ABSTRACT

Mythic place and myths of the self This chapter focuses on the phenomenon of travel to find, create and remake western selves. The relationship between tourism, subjectivity and self will be discussed by exploring the North Cape place myths. There are close relations between tourism and constructions of self. Sociologist Dean MacCannell has argued that the tourist is one of the best models that exists of the modern self, and that the most typical experience of the modern and western self happens through tourist experiences (MacCannell 1976). With reference to Claude Lévi-Strauss and Emile Durkheim, MacCannell has analyzed the structural similarities between religious and touristic symbols. MacCannell shows that the deep structure of modern society consists of one common theme, precondition or experience: selfdiscovery through a search for an absolute other. The deep structure of modern society consists of a self constructed in relation to its other: one’s own past and pre-modern societies.
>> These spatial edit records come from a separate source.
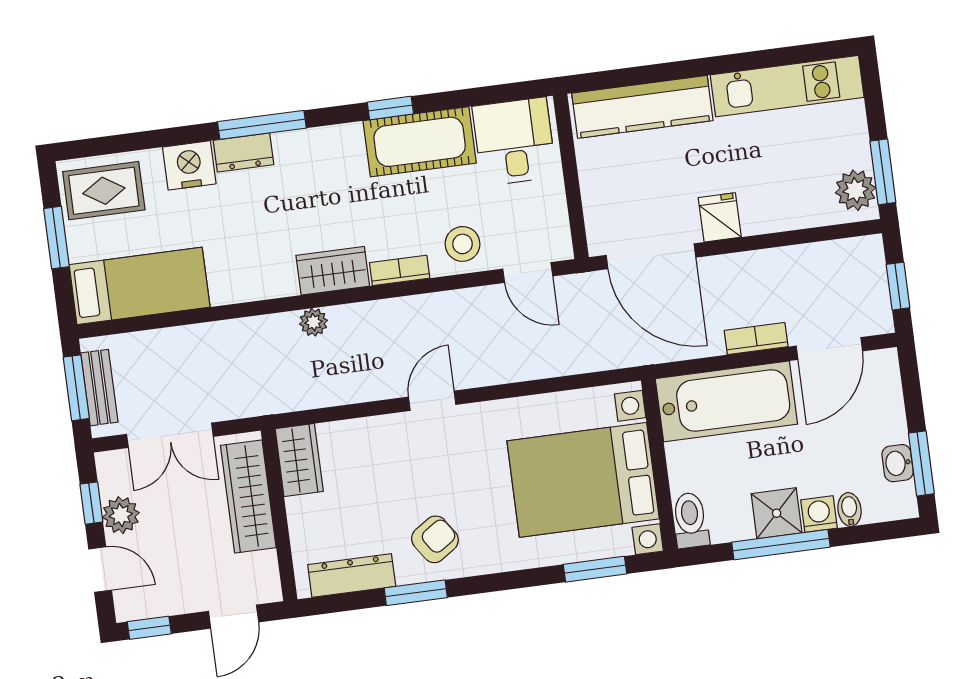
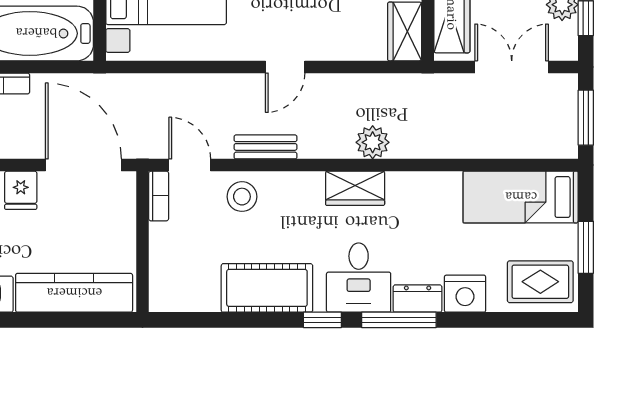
window: (390, 108) -> (322, 320), moved
desk: (514, 142) -> (359, 278), moved
bookcase: (400, 270) -> (159, 196), moved, turned -90
plant: (313, 322) -> (373, 142), width x1.38, depth x1.38
bench: (99, 388) -> (266, 147), moved, turned 90

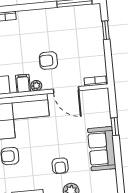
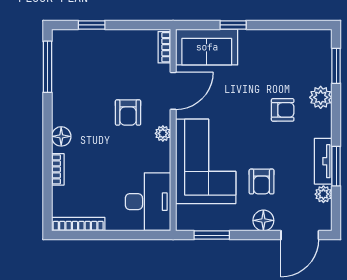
floor lamp: (28, 17) -> (61, 136), added
filing cabinet: (23, 83) -> (158, 153), removed
sofa: (102, 149) -> (207, 47), moved

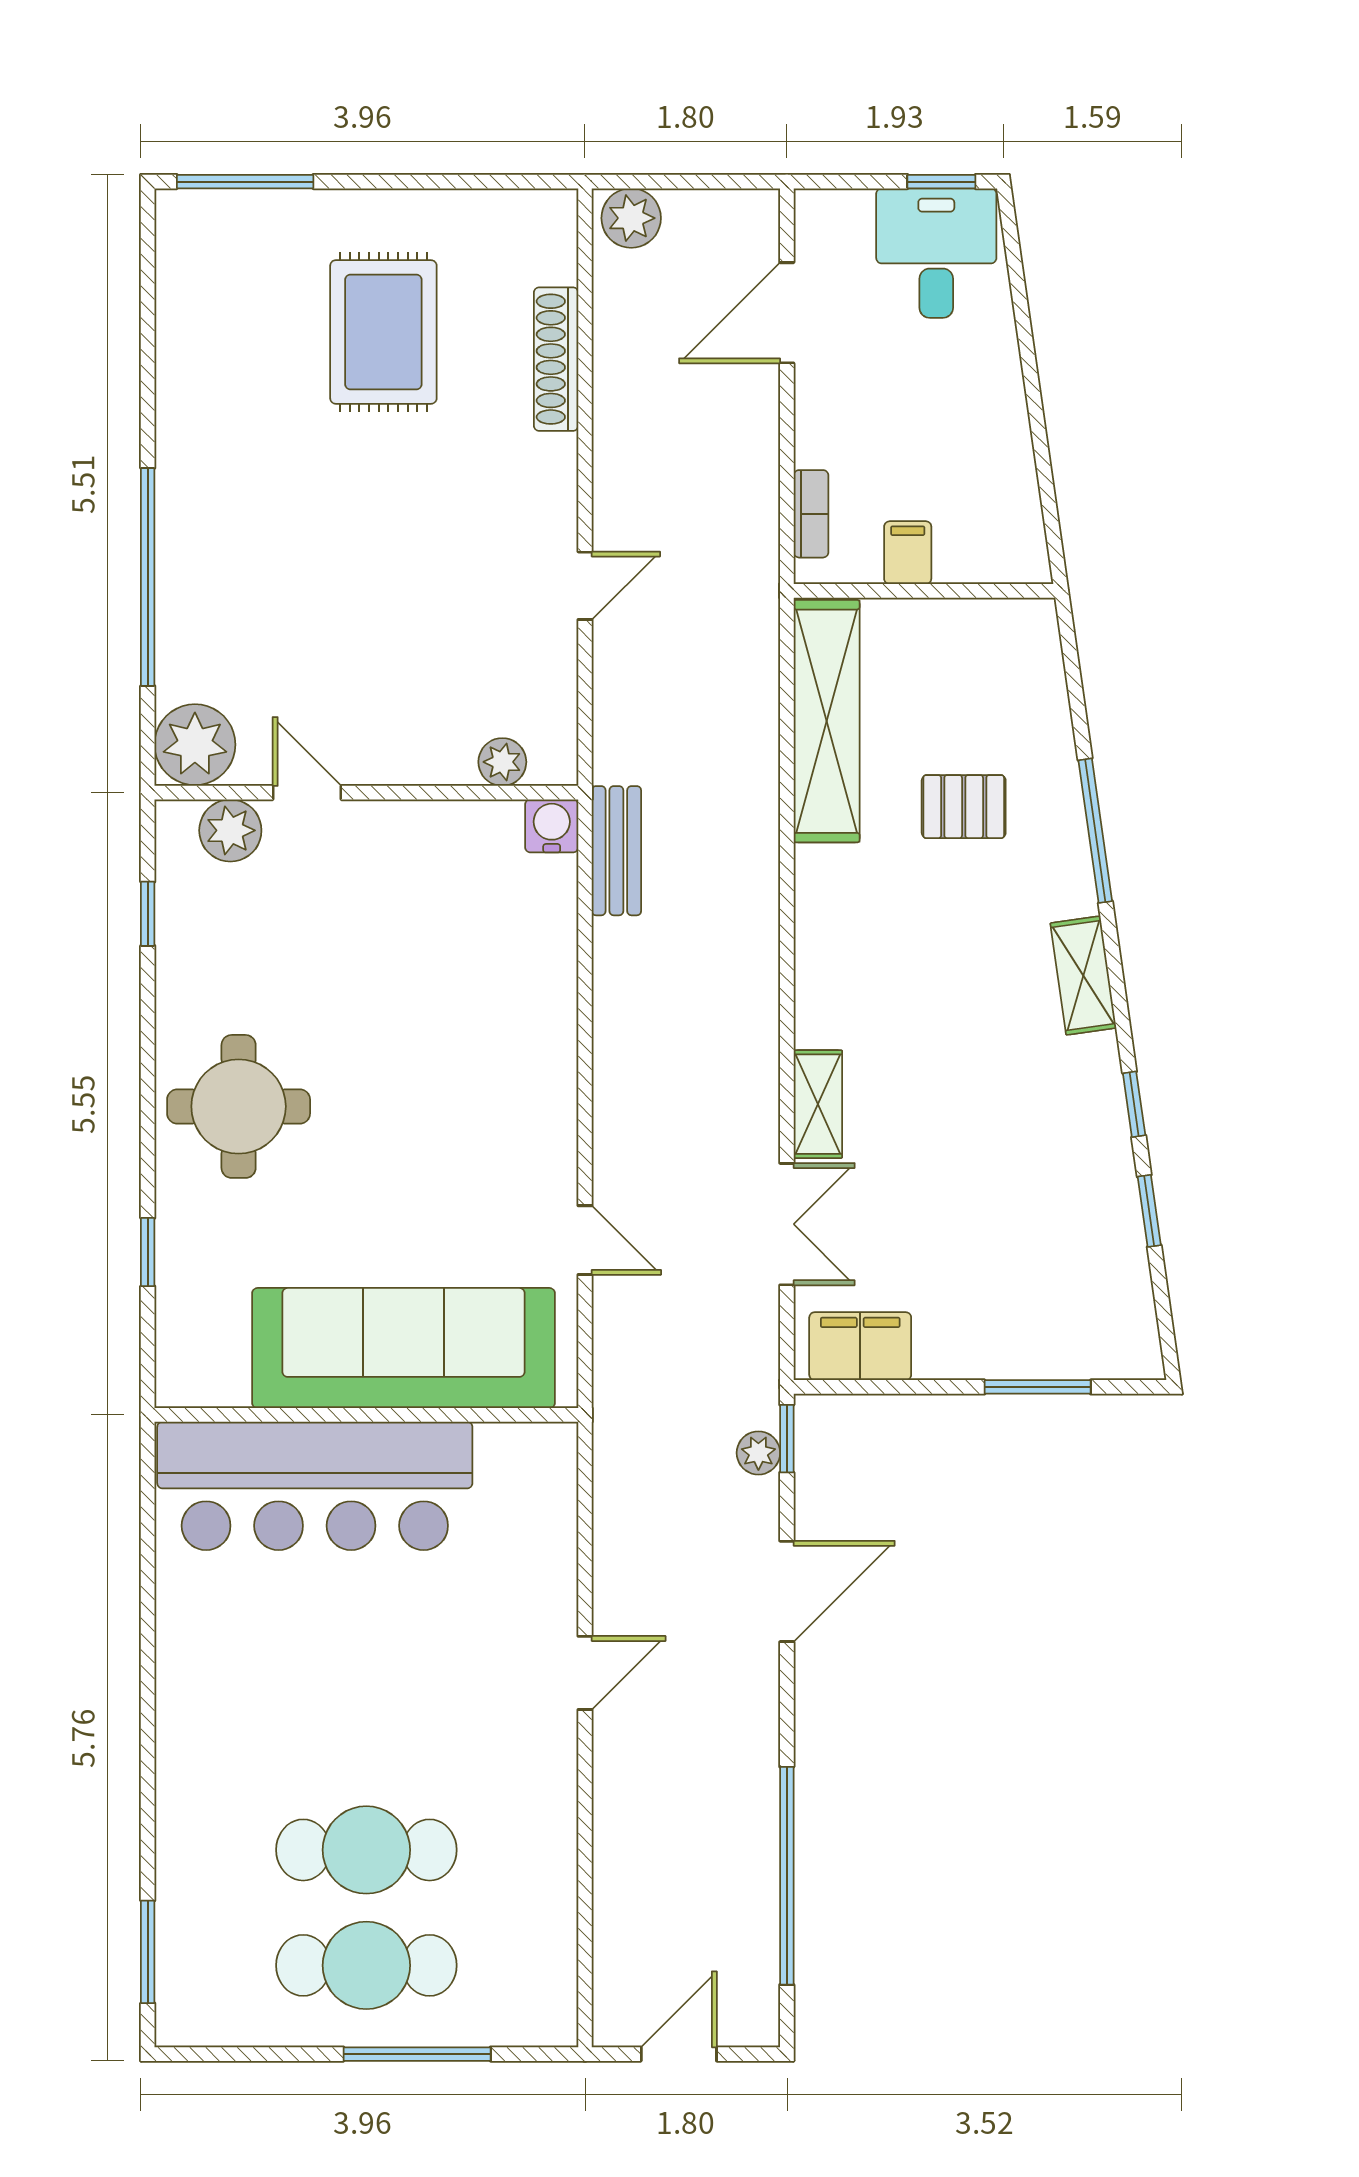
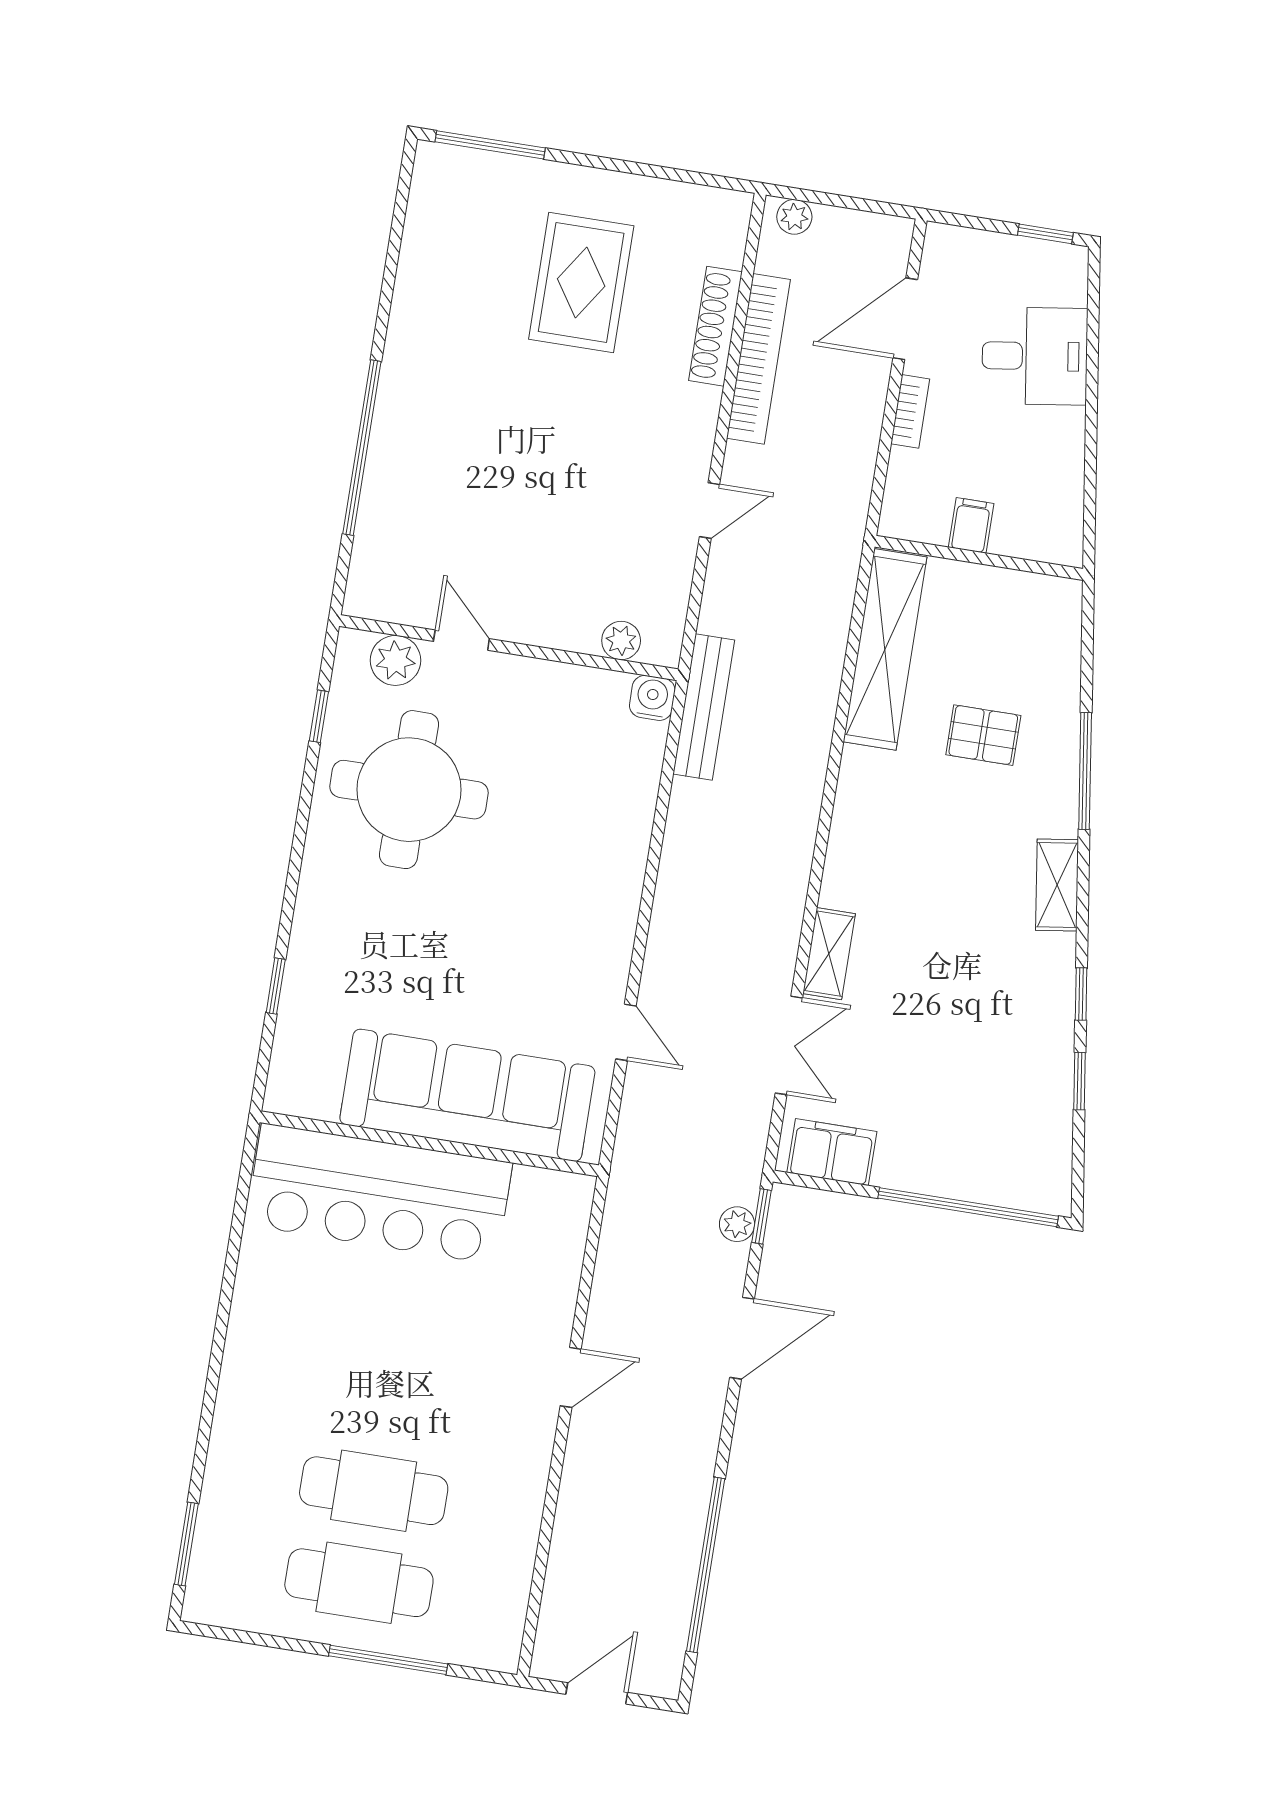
plant: (631, 218) -> (794, 217), width x0.73, depth x0.73
desk: (936, 253) -> (1035, 356), moved, turned 82
bookcase: (615, 391) -> (759, 359), added
bookcase: (811, 514) -> (910, 411), moved
plant: (195, 745) -> (378, 587), removed
bench: (616, 851) -> (704, 707), width x1.36
round table: (239, 1106) -> (409, 790), moved, width x1.36, depth x1.36
window: (1038, 1387) -> (968, 1207), width x2.11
Sightseeing is particularly important in the modern experience, according to MacCannell, because the tourist attempts to integrate unconnected experiences into wholeness. The value of sightseeing represents a ceremonial legitimation of the sighted, namely the self. The cultural elite in modern society reproduces this distinction between self and other through travel for the sake of cultural pursuits, but never for pleasure and never admitting to buying a package trip to a tourist destination. The paradox comprises, MacCannell argues, the tourist denying being a tourist. The tourist is always the other one, which means that the tourist nevertheless is fixed in a paradoxical bond to its other.